# [Stored records]
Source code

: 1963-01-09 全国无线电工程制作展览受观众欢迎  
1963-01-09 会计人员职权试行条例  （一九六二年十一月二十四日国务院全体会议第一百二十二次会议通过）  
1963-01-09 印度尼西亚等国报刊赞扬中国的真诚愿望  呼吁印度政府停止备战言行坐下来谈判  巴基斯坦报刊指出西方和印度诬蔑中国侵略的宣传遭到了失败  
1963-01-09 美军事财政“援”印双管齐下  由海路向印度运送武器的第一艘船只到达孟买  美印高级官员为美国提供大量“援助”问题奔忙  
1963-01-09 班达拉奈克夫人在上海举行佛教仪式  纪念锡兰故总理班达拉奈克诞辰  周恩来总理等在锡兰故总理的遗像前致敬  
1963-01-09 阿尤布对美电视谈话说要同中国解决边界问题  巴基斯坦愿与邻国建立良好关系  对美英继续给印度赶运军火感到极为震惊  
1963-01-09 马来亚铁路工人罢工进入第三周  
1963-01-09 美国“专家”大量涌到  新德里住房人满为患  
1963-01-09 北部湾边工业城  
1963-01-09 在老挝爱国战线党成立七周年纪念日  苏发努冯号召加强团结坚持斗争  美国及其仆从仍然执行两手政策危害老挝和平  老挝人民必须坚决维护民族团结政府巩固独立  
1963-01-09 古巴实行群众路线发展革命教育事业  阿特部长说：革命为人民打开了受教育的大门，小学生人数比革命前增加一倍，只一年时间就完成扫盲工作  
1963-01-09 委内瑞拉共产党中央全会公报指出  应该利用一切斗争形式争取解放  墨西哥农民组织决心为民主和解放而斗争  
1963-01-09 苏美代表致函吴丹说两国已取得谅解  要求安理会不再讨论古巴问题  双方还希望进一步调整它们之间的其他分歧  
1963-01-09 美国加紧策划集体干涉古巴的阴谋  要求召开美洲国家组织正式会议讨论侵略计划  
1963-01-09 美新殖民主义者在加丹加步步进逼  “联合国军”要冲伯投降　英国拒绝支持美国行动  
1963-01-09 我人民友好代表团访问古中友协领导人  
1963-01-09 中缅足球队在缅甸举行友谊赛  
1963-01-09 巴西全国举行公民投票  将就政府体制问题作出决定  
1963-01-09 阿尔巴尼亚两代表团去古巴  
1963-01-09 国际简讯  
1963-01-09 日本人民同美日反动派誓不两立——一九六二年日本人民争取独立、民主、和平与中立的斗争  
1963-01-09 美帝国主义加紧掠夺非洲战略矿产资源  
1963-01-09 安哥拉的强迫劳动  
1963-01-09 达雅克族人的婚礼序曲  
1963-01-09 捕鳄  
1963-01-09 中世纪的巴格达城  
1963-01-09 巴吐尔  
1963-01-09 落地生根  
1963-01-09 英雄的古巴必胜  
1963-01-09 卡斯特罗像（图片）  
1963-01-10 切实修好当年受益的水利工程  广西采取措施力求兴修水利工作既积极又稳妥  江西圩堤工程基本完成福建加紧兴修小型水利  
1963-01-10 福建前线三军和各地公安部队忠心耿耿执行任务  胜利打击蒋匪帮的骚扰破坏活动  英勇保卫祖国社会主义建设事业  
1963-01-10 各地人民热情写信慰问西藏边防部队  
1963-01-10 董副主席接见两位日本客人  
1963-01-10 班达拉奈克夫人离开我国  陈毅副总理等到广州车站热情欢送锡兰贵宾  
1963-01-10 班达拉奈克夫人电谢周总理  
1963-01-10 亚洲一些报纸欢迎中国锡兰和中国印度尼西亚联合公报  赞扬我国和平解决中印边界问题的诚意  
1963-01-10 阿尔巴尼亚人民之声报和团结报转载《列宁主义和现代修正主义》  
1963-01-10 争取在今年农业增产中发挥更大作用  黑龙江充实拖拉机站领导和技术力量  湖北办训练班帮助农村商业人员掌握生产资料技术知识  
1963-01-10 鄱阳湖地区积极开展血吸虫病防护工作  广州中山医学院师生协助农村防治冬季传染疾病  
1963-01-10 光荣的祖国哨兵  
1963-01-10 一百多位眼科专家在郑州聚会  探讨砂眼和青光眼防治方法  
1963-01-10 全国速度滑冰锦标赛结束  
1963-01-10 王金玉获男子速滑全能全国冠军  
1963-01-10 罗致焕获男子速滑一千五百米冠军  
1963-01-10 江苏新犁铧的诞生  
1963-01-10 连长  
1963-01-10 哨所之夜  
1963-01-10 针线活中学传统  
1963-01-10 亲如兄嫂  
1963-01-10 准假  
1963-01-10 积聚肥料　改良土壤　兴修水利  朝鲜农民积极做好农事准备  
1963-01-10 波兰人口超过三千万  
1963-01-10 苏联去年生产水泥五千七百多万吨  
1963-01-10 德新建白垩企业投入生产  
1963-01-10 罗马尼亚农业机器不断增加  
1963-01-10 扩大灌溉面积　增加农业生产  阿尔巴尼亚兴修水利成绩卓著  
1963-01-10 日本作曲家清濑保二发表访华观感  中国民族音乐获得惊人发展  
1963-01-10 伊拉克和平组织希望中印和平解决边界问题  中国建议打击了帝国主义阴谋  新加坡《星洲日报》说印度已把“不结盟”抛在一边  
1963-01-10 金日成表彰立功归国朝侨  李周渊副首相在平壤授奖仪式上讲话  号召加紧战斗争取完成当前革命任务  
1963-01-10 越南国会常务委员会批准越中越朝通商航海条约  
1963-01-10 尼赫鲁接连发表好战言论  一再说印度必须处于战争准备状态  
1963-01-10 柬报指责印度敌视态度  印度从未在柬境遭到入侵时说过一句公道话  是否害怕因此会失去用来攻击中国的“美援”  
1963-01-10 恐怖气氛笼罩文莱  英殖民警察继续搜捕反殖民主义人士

# [Task directions]
What you return should be the records above, repeated exactly.

# [Task result]
Source code

: 1963-01-09 全国无线电工程制作展览受观众欢迎  
1963-01-09 会计人员职权试行条例  （一九六二年十一月二十四日国务院全体会议第一百二十二次会议通过）  
1963-01-09 印度尼西亚等国报刊赞扬中国的真诚愿望  呼吁印度政府停止备战言行坐下来谈判  巴基斯坦报刊指出西方和印度诬蔑中国侵略的宣传遭到了失败  
1963-01-09 美军事财政“援”印双管齐下  由海路向印度运送武器的第一艘船只到达孟买  美印高级官员为美国提供大量“援助”问题奔忙  
1963-01-09 班达拉奈克夫人在上海举行佛教仪式  纪念锡兰故总理班达拉奈克诞辰  周恩来总理等在锡兰故总理的遗像前致敬  
1963-01-09 阿尤布对美电视谈话说要同中国解决边界问题  巴基斯坦愿与邻国建立良好关系  对美英继续给印度赶运军火感到极为震惊  
1963-01-09 马来亚铁路工人罢工进入第三周  
1963-01-09 美国“专家”大量涌到  新德里住房人满为患  
1963-01-09 北部湾边工业城  
1963-01-09 在老挝爱国战线党成立七周年纪念日  苏发努冯号召加强团结坚持斗争  美国及其仆从仍然执行两手政策危害老挝和平  老挝人民必须坚决维护民族团结政府巩固独立  
1963-01-09 古巴实行群众路线发展革命教育事业  阿特部长说：革命为人民打开了受教育的大门，小学生人数比革命前增加一倍，只一年时间就完成扫盲工作  
1963-01-09 委内瑞拉共产党中央全会公报指出  应该利用一切斗争形式争取解放  墨西哥农民组织决心为民主和解放而斗争  
1963-01-09 苏美代表致函吴丹说两国已取得谅解  要求安理会不再讨论古巴问题  双方还希望进一步调整它们之间的其他分歧  
1963-01-09 美国加紧策划集体干涉古巴的阴谋  要求召开美洲国家组织正式会议讨论侵略计划  
1963-01-09 美新殖民主义者在加丹加步步进逼  “联合国军”要冲伯投降　英国拒绝支持美国行动  
1963-01-09 我人民友好代表团访问古中友协领导人  
1963-01-09 中缅足球队在缅甸举行友谊赛  
1963-01-09 巴西全国举行公民投票  将就政府体制问题作出决定  
1963-01-09 阿尔巴尼亚两代表团去古巴  
1963-01-09 国际简讯  
1963-01-09 日本人民同美日反动派誓不两立——一九六二年日本人民争取独立、民主、和平与中立的斗争  
1963-01-09 美帝国主义加紧掠夺非洲战略矿产资源  
1963-01-09 安哥拉的强迫劳动  
1963-01-09 达雅克族人的婚礼序曲  
1963-01-09 捕鳄  
1963-01-09 中世纪的巴格达城  
1963-01-09 巴吐尔  
1963-01-09 落地生根  
1963-01-09 英雄的古巴必胜  
1963-01-09 卡斯特罗像（图片）  
1963-01-10 切实修好当年受益的水利工程  广西采取措施力求兴修水利工作既积极又稳妥  江西圩堤工程基本完成福建加紧兴修小型水利  
1963-01-10 福建前线三军和各地公安部队忠心耿耿执行任务  胜利打击蒋匪帮的骚扰破坏活动  英勇保卫祖国社会主义建设事业  
1963-01-10 各地人民热情写信慰问西藏边防部队  
1963-01-10 董副主席接见两位日本客人  
1963-01-10 班达拉奈克夫人离开我国  陈毅副总理等到广州车站热情欢送锡兰贵宾  
1963-01-10 班达拉奈克夫人电谢周总理  
1963-01-10 亚洲一些报纸欢迎中国锡兰和中国印度尼西亚联合公报  赞扬我国和平解决中印边界问题的诚意  
1963-01-10 阿尔巴尼亚人民之声报和团结报转载《列宁主义和现代修正主义》  
1963-01-10 争取在今年农业增产中发挥更大作用  黑龙江充实拖拉机站领导和技术力量  湖北办训练班帮助农村商业人员掌握生产资料技术知识  
1963-01-10 鄱阳湖地区积极开展血吸虫病防护工作  广州中山医学院师生协助农村防治冬季传染疾病  
1963-01-10 光荣的祖国哨兵  
1963-01-10 一百多位眼科专家在郑州聚会  探讨砂眼和青光眼防治方法  
1963-01-10 全国速度滑冰锦标赛结束  
1963-01-10 王金玉获男子速滑全能全国冠军  
1963-01-10 罗致焕获男子速滑一千五百米冠军  
1963-01-10 江苏新犁铧的诞生  
1963-01-10 连长  
1963-01-10 哨所之夜  
1963-01-10 针线活中学传统  
1963-01-10 亲如兄嫂  
1963-01-10 准假  
1963-01-10 积聚肥料　改良土壤　兴修水利  朝鲜农民积极做好农事准备  
1963-01-10 波兰人口超过三千万  
1963-01-10 苏联去年生产水泥五千七百多万吨  
1963-01-10 德新建白垩企业投入生产  
1963-01-10 罗马尼亚农业机器不断增加  
1963-01-10 扩大灌溉面积　增加农业生产  阿尔巴尼亚兴修水利成绩卓著  
1963-01-10 日本作曲家清濑保二发表访华观感  中国民族音乐获得惊人发展  
1963-01-10 伊拉克和平组织希望中印和平解决边界问题  中国建议打击了帝国主义阴谋  新加坡《星洲日报》说印度已把“不结盟”抛在一边  
1963-01-10 金日成表彰立功归国朝侨  李周渊副首相在平壤授奖仪式上讲话  号召加紧战斗争取完成当前革命任务  
1963-01-10 越南国会常务委员会批准越中越朝通商航海条约  
1963-01-10 尼赫鲁接连发表好战言论  一再说印度必须处于战争准备状态  
1963-01-10 柬报指责印度敌视态度  印度从未在柬境遭到入侵时说过一句公道话  是否害怕因此会失去用来攻击中国的“美援”  
1963-01-10 恐怖气氛笼罩文莱  英殖民警察继续搜捕反殖民主义人士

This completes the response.